What should she say? ‘No,’ she said, with a shake of her head. ‘Why, have you?’
Zak grinned. ‘Yes – flying is cool. You should try it.’
It is a year and a half since the Sprite Sisters last used their magic powers. Amidst much bickering, Flame and Marina are busy with their teenage social lives and even Ash seems to have forgotten about magic.
As Ariel harnesses her power of Air to learn to fly, a strange boy comes to Sprite Towers and the family is threatened by the invasion of terrifying, insect-like creatures. With dark magic unleashed in the old house and the air turning poisonous, the Sprite Sisters must quickly find a way to remember their powers.Book Review:
The Sprite Sisters: The Boy With Hawk-Like Eyes is so fun! This book is awesome. I cannot believe how nostalgic this book made me feel. It reminded me of a book that I would read in middle school, which is refreshing, actually. You forget how much you miss those fantasy-adventure novels. I was really surprised when I saw that The Sprite Sisters had multiple volumes! This is a perfect stand-alone book, but I do wish I could read the rest of the volumes.
Ariel has a special place in my heart. She is absolutely adorable and fierce. She goes with what she believes in and never gives up on her "gift". Speaking of gifts, I loved that the sister's names correlated with their gifts. That's pretty cute.
The Sprite Sisters: The Boy With Hawk-Like Eyes is just perfect to me. The language of the book is great, everything is clearly described. And the character development! I'm a sucker for great character development, which The Sprite Sisters: The Boy With Hawk-Like Eyes has! Overall I would mainly recommend this book to middle school aged readers, but hey it's a fun read, so anyone can read it! I give The Sprite Sisters: The Boy With Hawk-Like Eyes five stars!
Author Bio:The idea for a series of books about four sisters with magical powers aligned to the four elements popped out at 1.30am on 22nd January 2007, as Sheridan was writing her diary. She noted down the one-sentence idea, and when she woke next morning had the certain feeling that this was the idea she had been waiting for.
She approached Piccadilly Press, which commissioned the first Sprite Sister novel, The Circle of Power.

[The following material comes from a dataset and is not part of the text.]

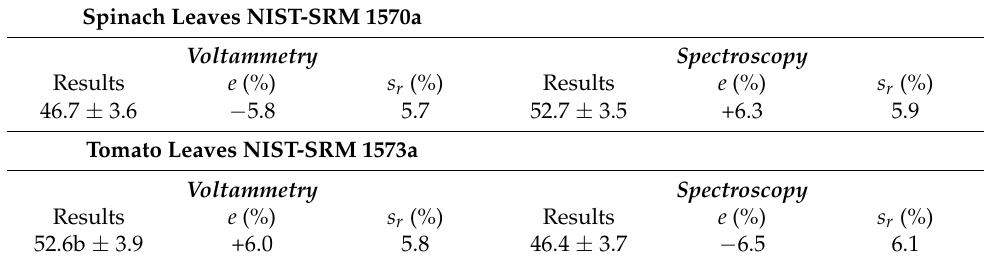
Table 2. Accuracy of the analytical procedure for the determination of Tl(I). The determined values are the mean of five independent determinations. Confidence level: 95%. Concentrations in µ g kg − 1 . Spiked sample concentration for all the elements: 49.6 µ g kg − 1 . The ratio of Tl to other analytes was the same as in Figure 2.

She has since published eight Sprite Sister titles, with another five to come (two main and three prequel stories). In Germany, Fischer Verlag’s sales of Sprite titles have surpassed 500,000.
Sheridan was born in Norfolk, England, and grew up in a big, rambling house in the country that became the inspiration for Sprite Towers.
The eldest of four sisters, she drew on many childhood experiences as inspiration for the stories.
After boarding school she gained a degree in graphic design, followed by a postgraduate teaching certificate. For 25 years she worked with her illustrator husband as his business and creative manager. Together they produced a number of children’s picture books, along with the ‘Mad Gadget’ cartoon, which was the most popular strip in Daily Telegraph’s ‘Young Telegraph’ newspaper for over seven years.
In 2001, Sheridan changed career and became a freelance journalist specialising in lifestyle features and profiles of international business leaders. Today she spends the greater part of her time writing fiction.
In 2014, Sheridan wrote Boudica’s Daughters, a YA novel about two pairs of sisters living two thousand years apart. Essentially, a modern-day tale about coming to terms with a terrible violation, the story of the daughters of Queen Boudica of the Iceni tribe echoes that of today.
A lively and engaging speaker, Sheridan enjoys the chance to interact with her readers and other writers. She lives in Norwich and has two grown-up children and a granddaughter. She has a keen interest in the Arts and finds walking a good way to think up ideas. She always carries a notebook.